Dataset entries:
§ §

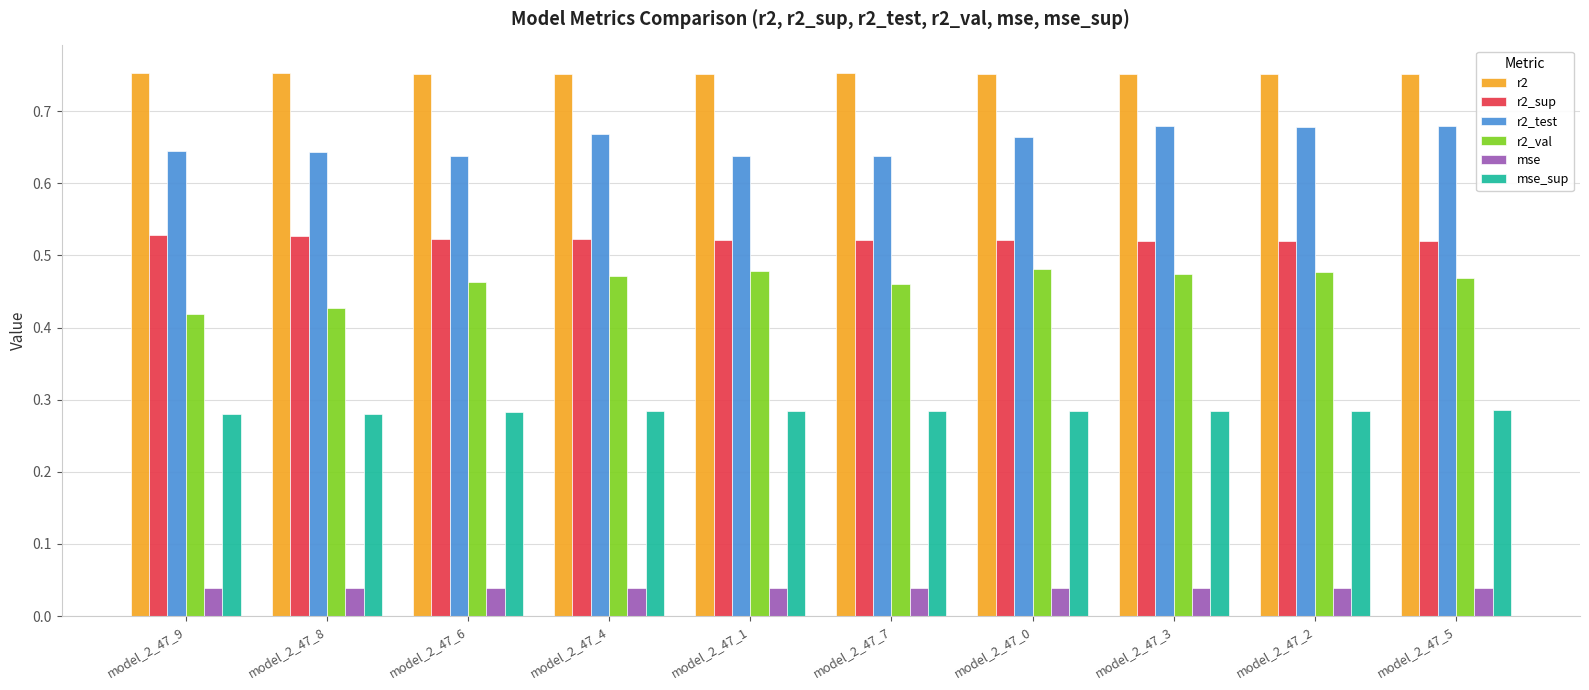

The mse series shows 0.1 at model_2_47_0. True or false?

False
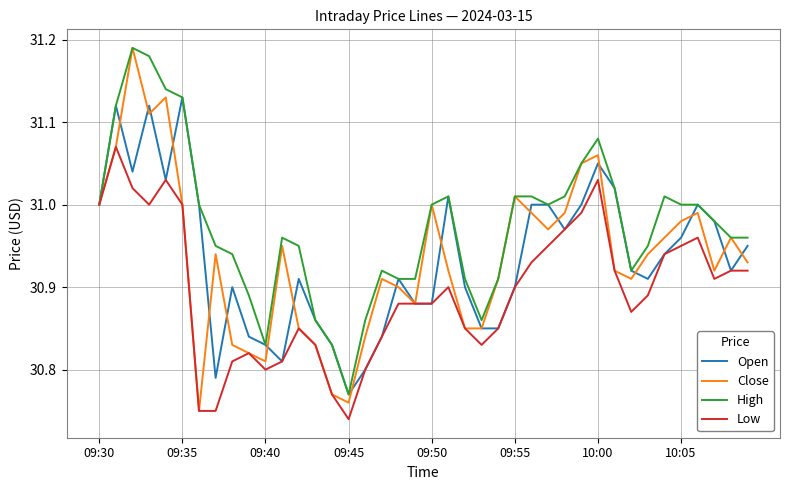

Which series has the widest spread of values?

Close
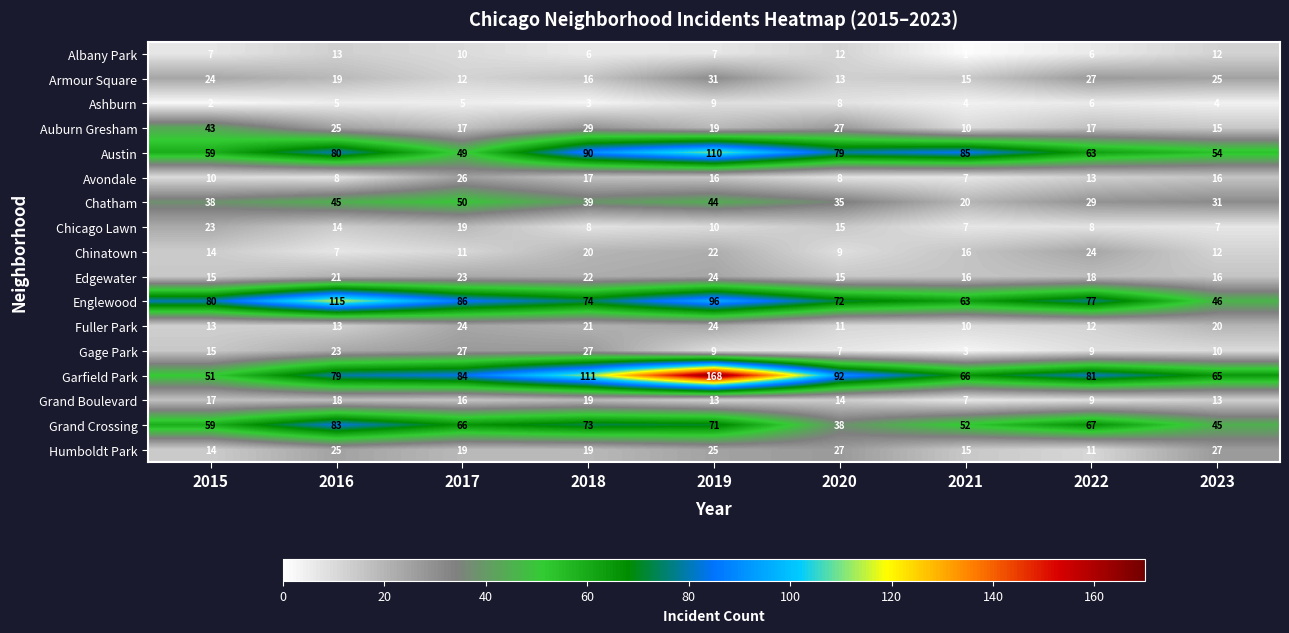

At which category is the sum across all series the highest?

2019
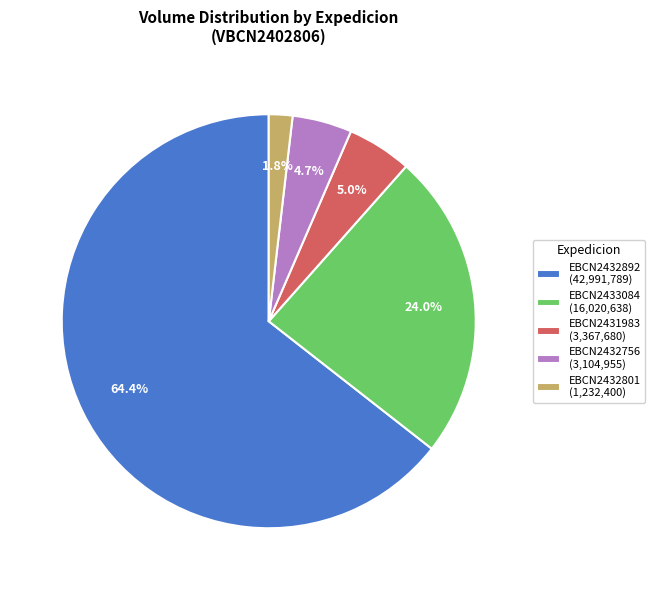

Do EBCN2432756 (3,104,955) and EBCN2431983 (3,367,680) together represent more than half of the pie?

No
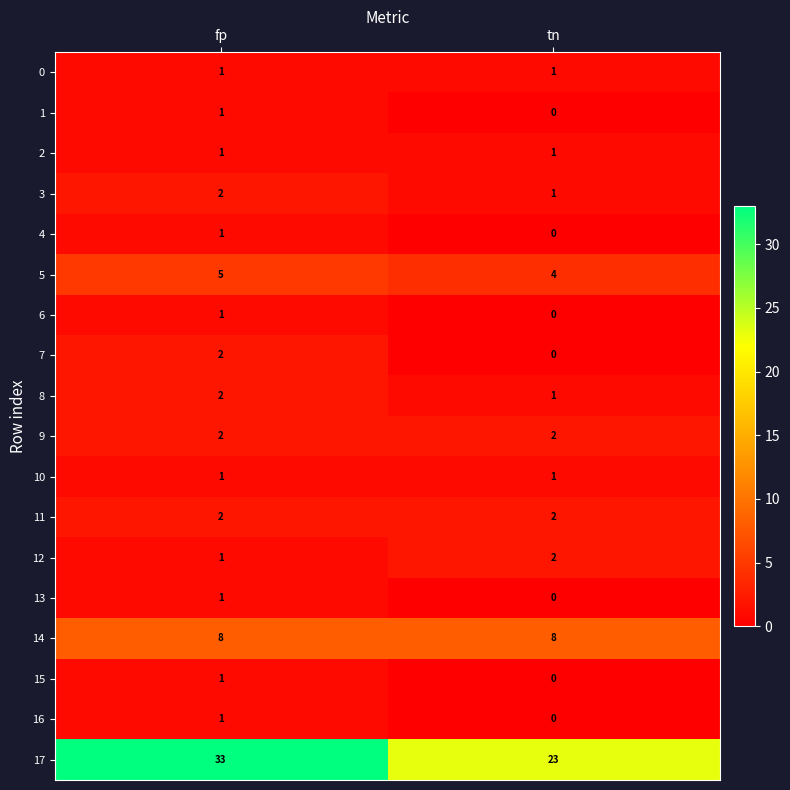

Which category has the lowest value in the 1 series?

tn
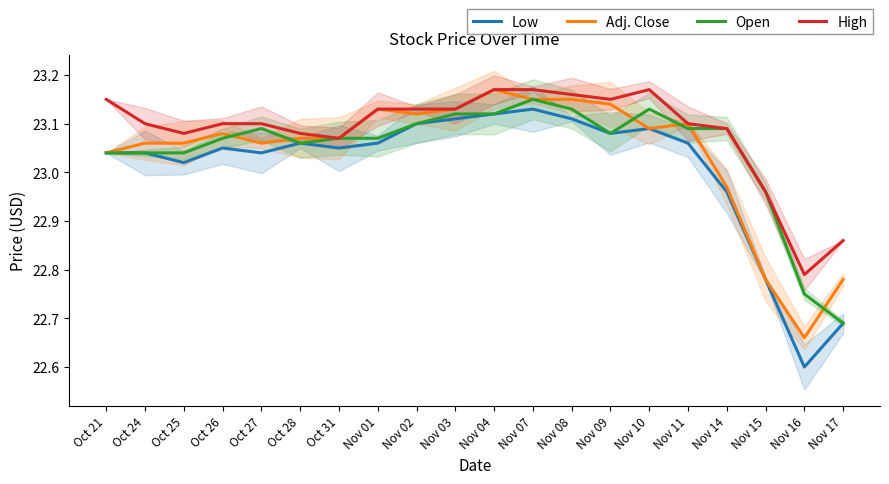

What is the minimum value for High?

22.8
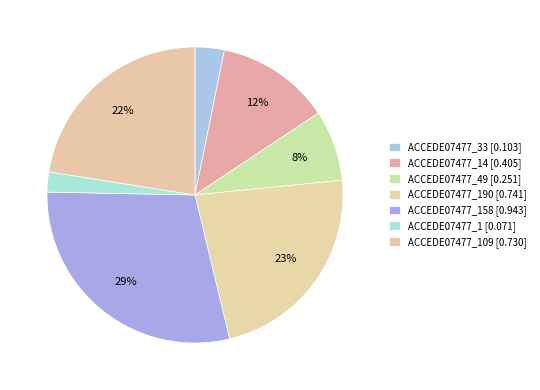

Which slice is the largest?

ACCEDE07477_158.png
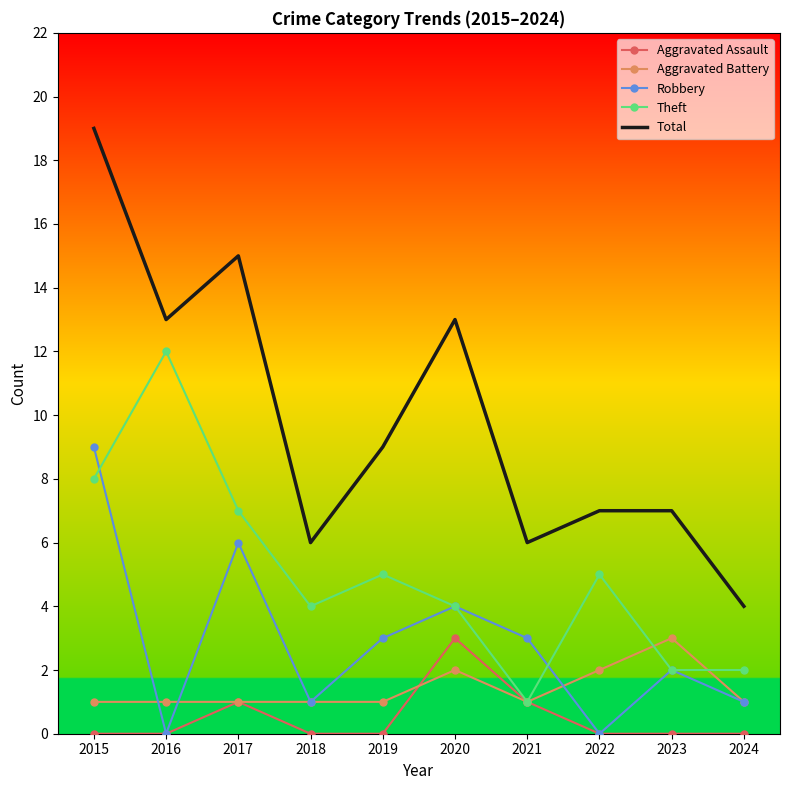

What is the total value across all series at 2019?

18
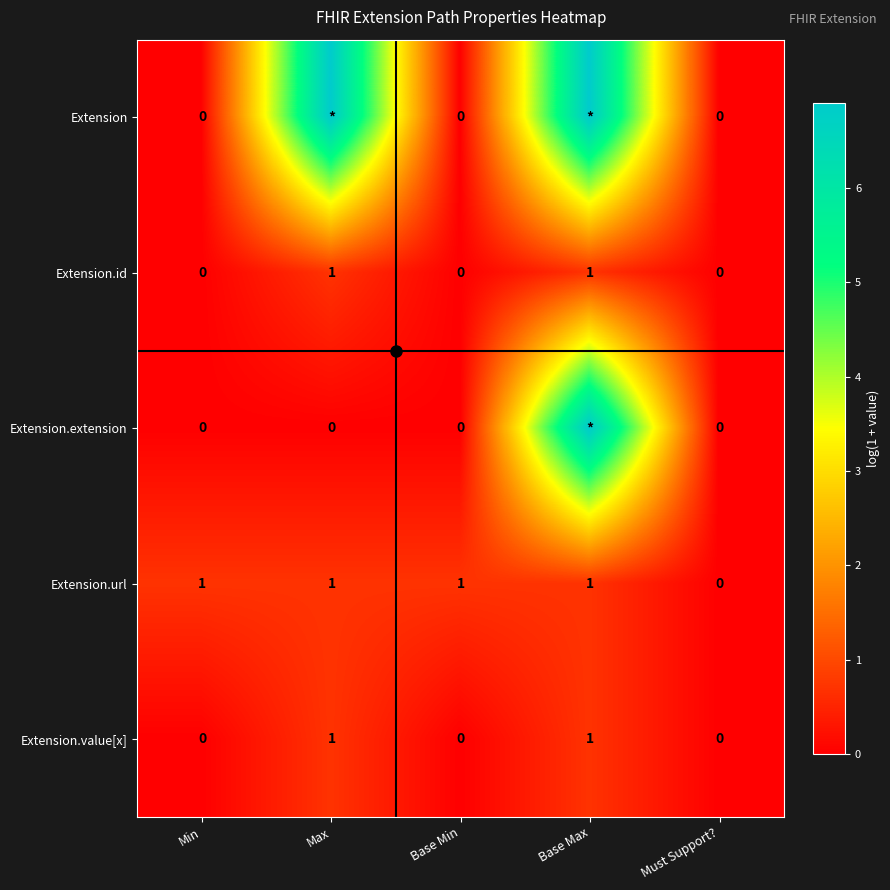

Between Base Min and Must Support?, which series saw the biggest shift?

Extension.url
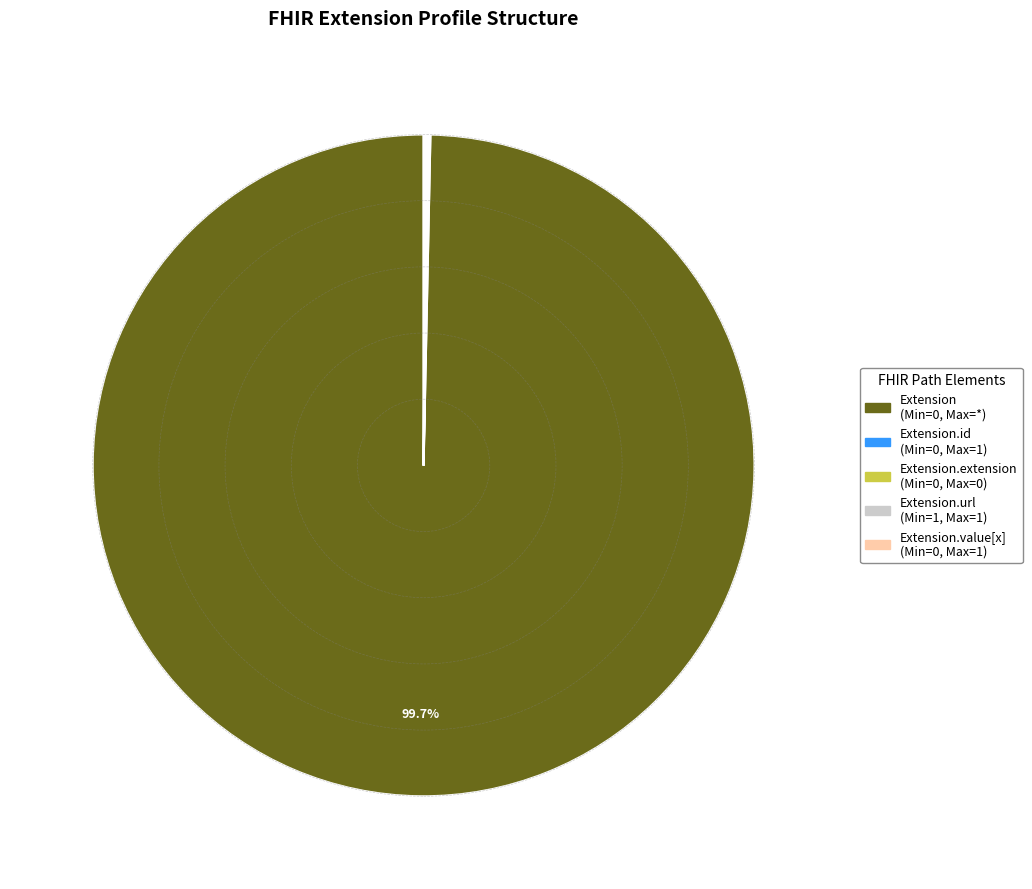

Does any single category account for the majority?

Yes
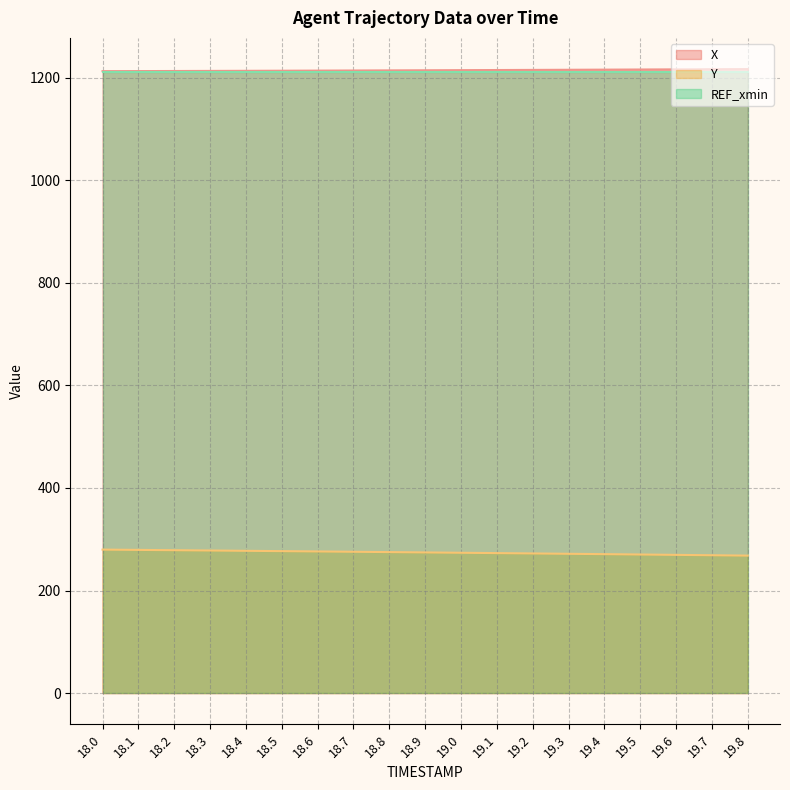

Does the chart have visible grid lines?

Yes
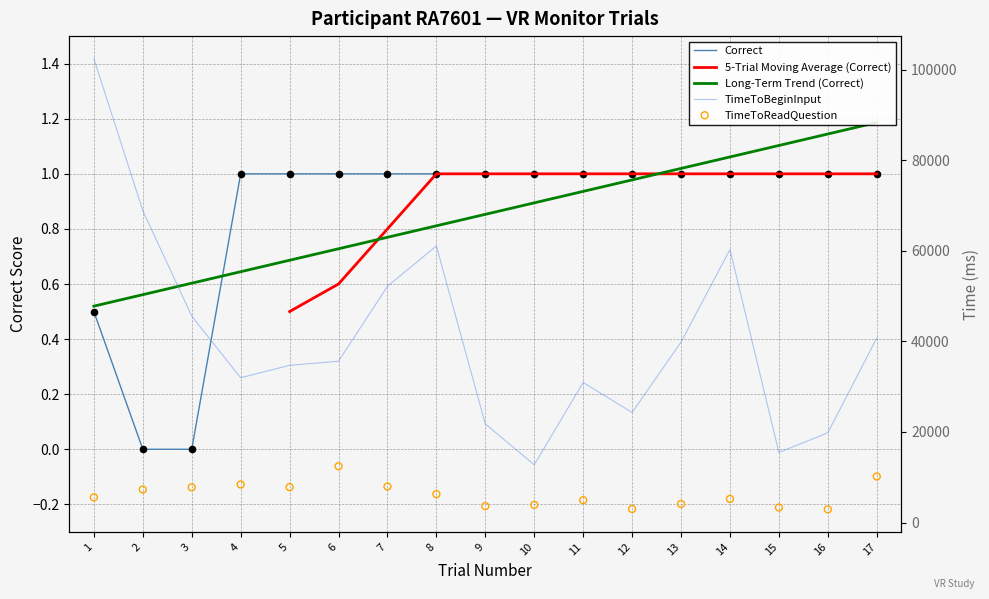

Which series has the widest spread of Y values?

TimeToBeginInput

§ §

* _About this task_: Reproduce all of the entries above, substituting "data series" for every occurrence of "series" and keeping everything else the same. Leave the pictures out.

* _Solution for this task_:
The mse data series shows 0.1 at model_2_47_0. True or false?

False

Which data series has the widest spread of values?

Close

At which category is the sum across all data series the highest?

2019

Do EBCN2432756 (3,104,955) and EBCN2431983 (3,367,680) together represent more than half of the pie?

No

Which category has the lowest value in the 1 data series?

tn

What is the minimum value for High?

22.8

Which slice is the largest?

ACCEDE07477_158.png

What is the total value across all data series at 2019?

18

Between Base Min and Must Support?, which data series saw the biggest shift?

Extension.url

Does any single category account for the majority?

Yes

Does the chart have visible grid lines?

Yes

Which data series has the widest spread of Y values?

TimeToBeginInput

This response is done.